In Niger, the decision was couched in terms of “sovereignty” — rhetoric meant to resonate with the public.

“The goal of American policy is not to help fight armed groups, but to maintain control and counter the growing influence in the region of countries such as Russia, China and Turkey,” Abdoulaye Sissoko, a Nigerien columnist, wrote on a popular Nigerien news site. “There is no public evidence that American bases in Niger have proven useful.”

American officials say they have tried for months to prevent a formal break in relations with Niger’s junta.

The new U.S. ambassador to Niger, Kathleen FitzGibbon, one of Washington’s top Africa specialists, has held regular discussions with the junta since taking office at the beginning of the year.

In a trip to Niger in December, Molly Phee, an assistant secretary of state for African Affairs, said the United States intended to resume security and development cooperation with Niger, even as she called for a swift transition to civilian rule and the release of Mr. Bazoum.

But the Pentagon has been planning for the worst-case contingencies if the talks failed. The Defense Department has been discussing establishing new drone bases with several coastal West African countries as backups to the base in Niger, which is landlocked. Talks are still in the early stages, military officials said, speaking on the condition of anonymity to discuss operational matters.

J. Peter Pham, a former special U.S. envoy to the Sahel, said Washington will “have to wait and see” how Niger will implement the new approach.

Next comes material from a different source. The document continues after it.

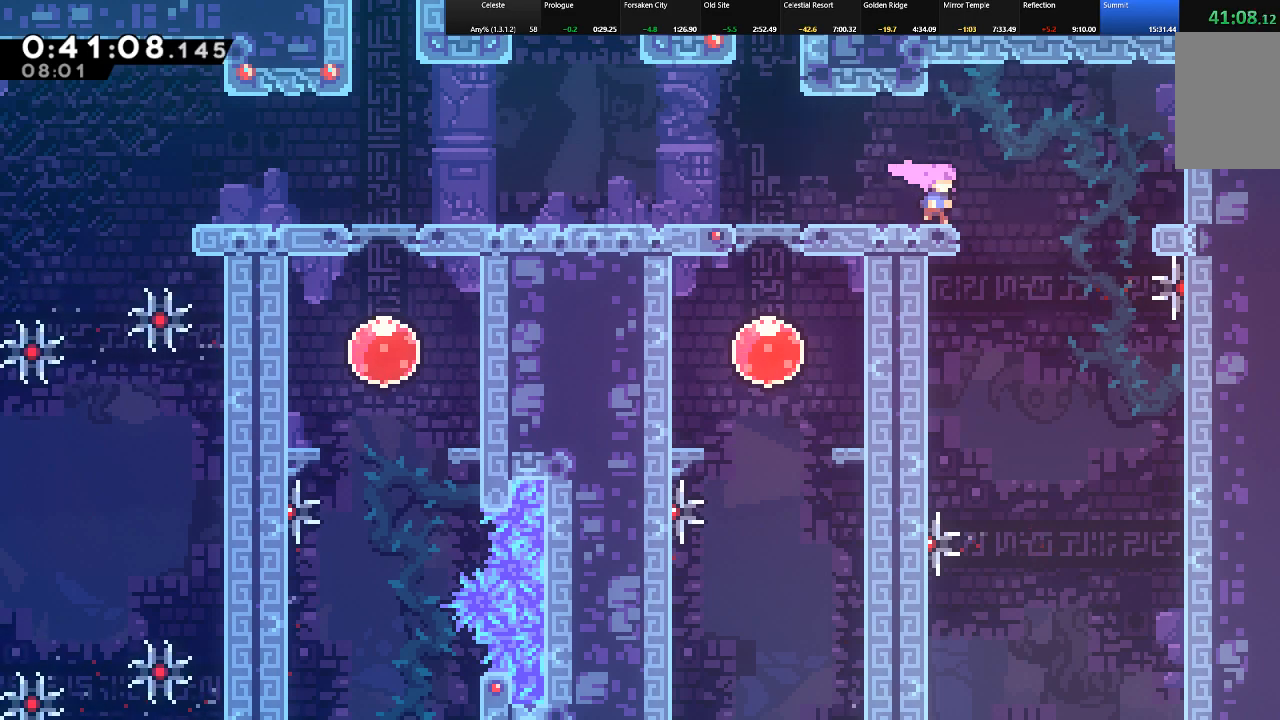
{"keys": ["down", "right"], "events": [[300, "right", "up"], [383, "down", "down"], [433, "right", "down"]]}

“The potential fallout goes beyond the not insignificant damage to counterterrorism and intelligence efforts that loss of access to the bases in Niger entail,” Mr. Pham said, “but to the broader damage to America’s standing on the continent.”

The Biden administration formally acknowledged last October what most countries had declared months previously: that the military takeover in Niger last July was a coup.

Biden administration officials had sidestepped that declaration for weeks because the word “coup” has major policy implications. Congress has mandated that the United States must halt all economic and military aid to any government installed by a military coup until democracy is restored.

But the administration finally concluded that efforts to restore Niger’s democratically elected government to power had failed and that aid that had not already been restricted would be cut off. State Department officials said nearly $200 million in aid that was temporarily paused in August would be suspended. About $442 million in trade and agricultural assistance will also be suspended.

In Washington, the Biden administration had been holding out increasingly dim hopes that the military junta would reverse its takeover and agree to restore a democratically elected government.

The junta’s announcement is part of a major change in dynamic between the country and its erstwhile Western partners.

“It reflects a real shift in the balance of power,” Ms. Armstrong said. “Over the past decade, Niger has repeatedly pleaded for security assistance and aid. Now it’s the U.S. that finds itself in a position of being asked to beg to keep forces and bases in the country.”

The entire military approach in the Sahel needs to be reformed, said El Hadj Djitteye, director of the Timbuktu Center for Strategic Studies on the Sahel, a Mali-based think tank.

“Western governments including the United States and France have failed to work closely with African governments and civilian populations in economic and military development,” Mr. Djitteye said. This, he said, has fed the widely held perception that their presence in the region is an extension of “the old colonial pattern which puts colonial interests first and African interests a distant second.”